Another MOOC (massively online open course) starts 7th January 2013. This time it is an Introduction to Calculus.

The instructor is Robert Ghrist from the University of Pennsylvania. I like where they say the course will have "an emphasis on the conceptual over the computational".

These MOOCs are quite an experience. The last one I joined was Keith Devlin's course on Mathematical Thinking. There were over 60,000 of us involved in that course.

See Calculus: Single Variable for more information and to sign up.

5. Math puzzles

Answer for last puzzle: The puzzle in the last IntMath Newsletter concerned adding fractions. The correct answer was 2475. Those who were correct and showed correct working were: Miguel, John Cherpak, Colin Fraser, Devanie, Thomas A. Buckley, Yeoh Kiat Boon, Guido, Nicos, Tomas, Vasu, Arun, Tom Barrett, Rosa, Ronak (who also included a C program routine), Dineth, and Lachezar.

New puzzle: If n is an even positive integer, how many positive integer solutions are there for 2x + y + z = n? (Express your answer in terms of n).

Leave your responses here.

6. Friday math movie: The mathematics of history

Math of history

What's the connection between verbs, math and hip hop?

Friday math movie: The mathematics of history

7. Final thought - Treating others

It's that time when many of us reflect on the past year, and make plans (and resolutions) for the coming one.

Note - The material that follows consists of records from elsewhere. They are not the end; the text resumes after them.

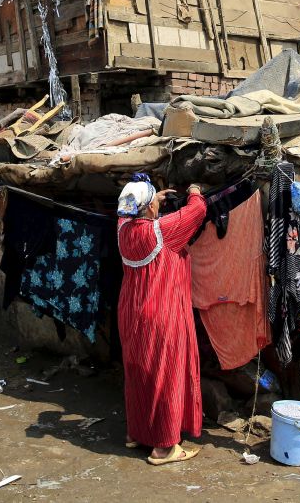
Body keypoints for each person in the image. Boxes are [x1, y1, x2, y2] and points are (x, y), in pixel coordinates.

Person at [116, 173, 208, 465]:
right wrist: (194, 189)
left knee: (139, 374)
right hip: (161, 312)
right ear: (150, 208)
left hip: (131, 312)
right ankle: (165, 447)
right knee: (165, 375)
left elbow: (134, 212)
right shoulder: (160, 231)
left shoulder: (122, 230)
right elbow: (197, 211)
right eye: (153, 199)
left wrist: (153, 199)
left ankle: (137, 434)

The final thought for 2012 is quite global, but can also relate to math learning and the instructor-learner relationship. It's also a good thing to keep in mind for all the interactions we have with those around us.

Each major religion has some suggestions on how we should treat others, known generally as the Golden Rule.

Buddhism: "Hurt not others with that which pains yourself."

Judaism & Christianity: "You shall love your neighbor as yourself."

Islam: "As you would have people do to you, do to them; and what you dislike to be done to you, don't do to them."

Hinduism: "One should always treat others as they themselves wish to be treated."

Sikhism: Recognize all of mankind as a single caste of humanity and accept all humans as your equals.

Zoroastrianism: "Whatever is disagreeable to yourself, do not do unto others."

Confucianism: "What you do not want done to yourself, do not do to others."

In summary, "Treat people the way you'd like to be treated".